== WORK REQUIRED ==
Copy out the data below line for line, with every character unchanged.

== AVAILABLE RECORDS ==
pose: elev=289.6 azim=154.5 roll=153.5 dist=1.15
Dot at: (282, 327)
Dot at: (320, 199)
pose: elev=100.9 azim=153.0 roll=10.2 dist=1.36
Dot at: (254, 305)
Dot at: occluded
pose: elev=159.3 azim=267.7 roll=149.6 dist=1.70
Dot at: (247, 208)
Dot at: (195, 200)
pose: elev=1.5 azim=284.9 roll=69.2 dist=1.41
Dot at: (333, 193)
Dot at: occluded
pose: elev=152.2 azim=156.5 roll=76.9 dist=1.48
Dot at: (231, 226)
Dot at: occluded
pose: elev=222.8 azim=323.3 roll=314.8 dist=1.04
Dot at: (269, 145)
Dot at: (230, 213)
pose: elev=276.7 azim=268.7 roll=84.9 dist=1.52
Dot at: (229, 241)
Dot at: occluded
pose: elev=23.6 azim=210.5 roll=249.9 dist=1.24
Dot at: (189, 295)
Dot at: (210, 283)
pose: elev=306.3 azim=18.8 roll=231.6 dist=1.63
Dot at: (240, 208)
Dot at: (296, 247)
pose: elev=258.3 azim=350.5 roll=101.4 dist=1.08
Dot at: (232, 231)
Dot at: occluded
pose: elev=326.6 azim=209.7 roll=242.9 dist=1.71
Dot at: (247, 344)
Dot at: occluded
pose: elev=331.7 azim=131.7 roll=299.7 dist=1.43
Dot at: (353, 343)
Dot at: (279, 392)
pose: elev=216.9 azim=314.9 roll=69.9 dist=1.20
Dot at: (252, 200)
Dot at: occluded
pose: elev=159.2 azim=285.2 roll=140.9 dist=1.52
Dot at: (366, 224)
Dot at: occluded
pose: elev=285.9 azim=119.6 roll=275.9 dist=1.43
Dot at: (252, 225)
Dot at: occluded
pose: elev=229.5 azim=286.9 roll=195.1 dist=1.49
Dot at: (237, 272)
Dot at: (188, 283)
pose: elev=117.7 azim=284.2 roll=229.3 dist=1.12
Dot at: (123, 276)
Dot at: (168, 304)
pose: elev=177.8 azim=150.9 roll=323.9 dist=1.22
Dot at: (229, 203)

== SOLUTION ==
pose: elev=289.6 azim=154.5 roll=153.5 dist=1.15
Dot at: (282, 327)
Dot at: (320, 199)
pose: elev=100.9 azim=153.0 roll=10.2 dist=1.36
Dot at: (254, 305)
Dot at: occluded
pose: elev=159.3 azim=267.7 roll=149.6 dist=1.70
Dot at: (247, 208)
Dot at: (195, 200)
pose: elev=1.5 azim=284.9 roll=69.2 dist=1.41
Dot at: (333, 193)
Dot at: occluded
pose: elev=152.2 azim=156.5 roll=76.9 dist=1.48
Dot at: (231, 226)
Dot at: occluded
pose: elev=222.8 azim=323.3 roll=314.8 dist=1.04
Dot at: (269, 145)
Dot at: (230, 213)
pose: elev=276.7 azim=268.7 roll=84.9 dist=1.52
Dot at: (229, 241)
Dot at: occluded
pose: elev=23.6 azim=210.5 roll=249.9 dist=1.24
Dot at: (189, 295)
Dot at: (210, 283)
pose: elev=306.3 azim=18.8 roll=231.6 dist=1.63
Dot at: (240, 208)
Dot at: (296, 247)
pose: elev=258.3 azim=350.5 roll=101.4 dist=1.08
Dot at: (232, 231)
Dot at: occluded
pose: elev=326.6 azim=209.7 roll=242.9 dist=1.71
Dot at: (247, 344)
Dot at: occluded
pose: elev=331.7 azim=131.7 roll=299.7 dist=1.43
Dot at: (353, 343)
Dot at: (279, 392)
pose: elev=216.9 azim=314.9 roll=69.9 dist=1.20
Dot at: (252, 200)
Dot at: occluded
pose: elev=159.2 azim=285.2 roll=140.9 dist=1.52
Dot at: (366, 224)
Dot at: occluded
pose: elev=285.9 azim=119.6 roll=275.9 dist=1.43
Dot at: (252, 225)
Dot at: occluded
pose: elev=229.5 azim=286.9 roll=195.1 dist=1.49
Dot at: (237, 272)
Dot at: (188, 283)
pose: elev=117.7 azim=284.2 roll=229.3 dist=1.12
Dot at: (123, 276)
Dot at: (168, 304)
pose: elev=177.8 azim=150.9 roll=323.9 dist=1.22
Dot at: (229, 203)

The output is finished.